‘Spoiled Rotten’ Beth Stern finds joy in latest TV gig
Growing up in the Pittsburgh area, TV host Beth Stern was accustomed to pets.
“My parents’ firstborn was a rescued collie mix,” she said. “We had guinea pigs, cats, baby chicks we got for Easter. We always had animals in our lives.”
Now that she’s 40 and married to radio host Howard Stern, the former Beth Ostrosky is as into pets as ever. The couple have four cats — “We’ve been averaging adopting an adult cat a year for the past four years” — and Beth Stern doted on her English bulldog, Bianca, who died last summer. The Sterns got the dog’s name tattooed on their bodies.

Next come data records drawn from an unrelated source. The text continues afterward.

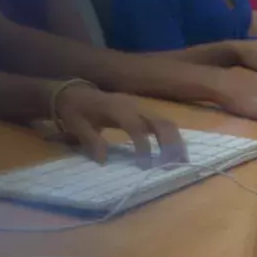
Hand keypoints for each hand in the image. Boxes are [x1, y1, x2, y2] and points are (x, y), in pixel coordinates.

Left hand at [52, 83, 186, 167]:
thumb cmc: (75, 109)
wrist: (75, 92)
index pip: (136, 126)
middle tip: (174, 165)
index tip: (145, 165)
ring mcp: (141, 108)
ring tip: (181, 161)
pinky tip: (175, 153)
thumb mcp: (76, 125)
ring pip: (167, 123)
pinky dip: (172, 138)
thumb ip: (91, 141)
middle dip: (170, 144)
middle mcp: (134, 106)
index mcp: (117, 108)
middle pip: (160, 123)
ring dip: (176, 142)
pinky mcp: (144, 113)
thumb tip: (103, 161)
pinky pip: (164, 124)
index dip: (143, 145)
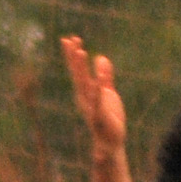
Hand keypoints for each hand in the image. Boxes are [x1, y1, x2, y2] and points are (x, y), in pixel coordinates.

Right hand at [61, 37, 126, 153]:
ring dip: (82, 68)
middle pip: (78, 74)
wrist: (110, 143)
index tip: (70, 38)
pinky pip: (99, 102)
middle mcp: (84, 97)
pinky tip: (99, 82)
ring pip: (86, 84)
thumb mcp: (108, 93)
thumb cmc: (108, 118)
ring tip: (81, 52)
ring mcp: (91, 106)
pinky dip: (98, 92)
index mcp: (86, 91)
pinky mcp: (100, 116)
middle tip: (71, 40)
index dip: (73, 55)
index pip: (78, 70)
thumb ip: (105, 76)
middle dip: (75, 57)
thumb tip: (101, 57)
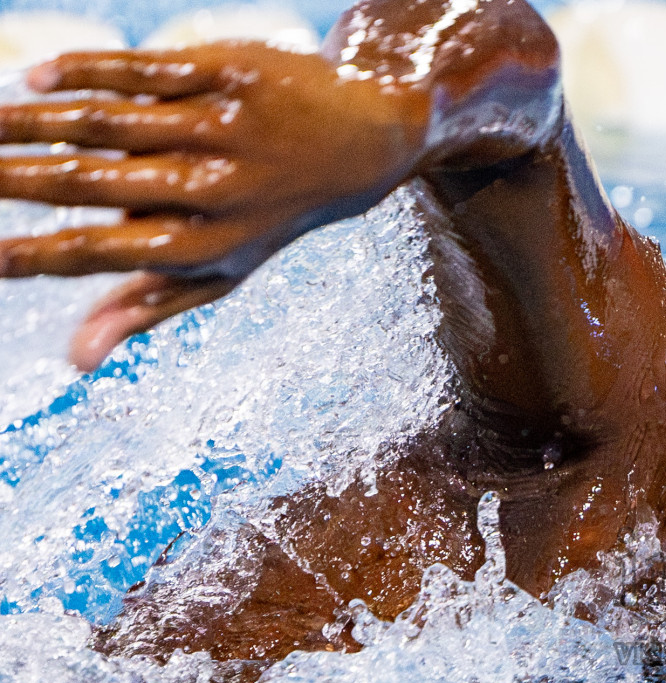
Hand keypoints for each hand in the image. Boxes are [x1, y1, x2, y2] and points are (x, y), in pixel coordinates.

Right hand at [0, 43, 431, 369]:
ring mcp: (225, 127)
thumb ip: (144, 306)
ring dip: (34, 119)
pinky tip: (35, 78)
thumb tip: (74, 360)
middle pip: (94, 182)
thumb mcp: (220, 269)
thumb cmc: (268, 214)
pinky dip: (85, 71)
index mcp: (208, 245)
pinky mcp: (231, 72)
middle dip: (16, 178)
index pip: (104, 253)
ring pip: (110, 121)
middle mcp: (217, 188)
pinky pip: (143, 69)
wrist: (363, 143)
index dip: (35, 254)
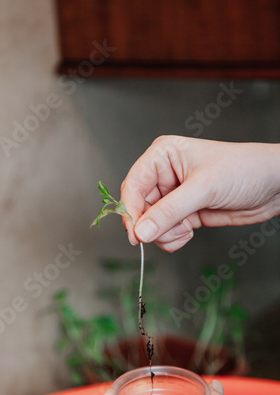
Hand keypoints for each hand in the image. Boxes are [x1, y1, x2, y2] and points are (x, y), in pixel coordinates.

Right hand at [121, 136, 279, 251]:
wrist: (274, 186)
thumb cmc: (243, 169)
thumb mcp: (203, 188)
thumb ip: (169, 212)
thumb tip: (141, 231)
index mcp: (162, 156)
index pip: (133, 185)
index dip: (130, 211)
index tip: (134, 234)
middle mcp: (164, 175)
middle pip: (139, 208)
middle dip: (150, 225)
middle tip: (165, 232)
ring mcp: (174, 196)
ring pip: (151, 224)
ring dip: (164, 233)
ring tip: (186, 228)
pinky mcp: (184, 214)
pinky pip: (165, 232)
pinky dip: (173, 238)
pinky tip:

“Our lives revolved around her,” Beth Stern said. “We didn’t go away for the last few years because she was at home and getting old. We put her comfort before ours. We hate air conditioning, but dogs need it, so we’d drive around with the air conditioning at full blast, and we’d be freezing and the dog was perfectly comfortable.”
So Stern may know a thing or two about “Spoiled Rotten Pets,” a new series she hosts (8 and 8:30 p.m. Saturdays) on Nat Geo Wild. In one episode, Stern visits a family that owns two pet pigs that have their own playhouse but often live inside the couple’s New Hope, Pa., home.
“How big are the poops?” Stern asks before going hunting in the yard. “I have to tell Howard how big the poops are before I adopt one.”
She also visits a “reptile guy” who houses turtles, snakes and 100 more animals in his New Jersey home’s basement. And there’s also a meeting of Pup Scouts in Manhattan, including one dog whose owner has bought her pet more than 200 dresses, 100 toys and seven beds.
“She gets the better food, and I eat peanut-butter sandwiches,” the owner says. “That’s what moms do: You put your children first.”
Stern said the people on “Spoiled Rotten Pets” aren’t that different from her.
“I don’t have human children, but I have pets,” she said. “It’s fascinating to see how far people go to spoil their pets. . . . It’s beautiful and heartwarming. Some of it is really silly, but I think it’s fantastic.”
Stern became a pescatarian in 2011 after releasing a rescued seagull on Thanksgiving morning, only to come home to a turkey on the dining-room table.
“Howard and I looked at each other and looked at that turkey, and that was the moment,” she said. “There was a bird on our table and we’d just saved a bird. All I could see was my seagull in the middle of the table. I have not craved chicken or turkey since.”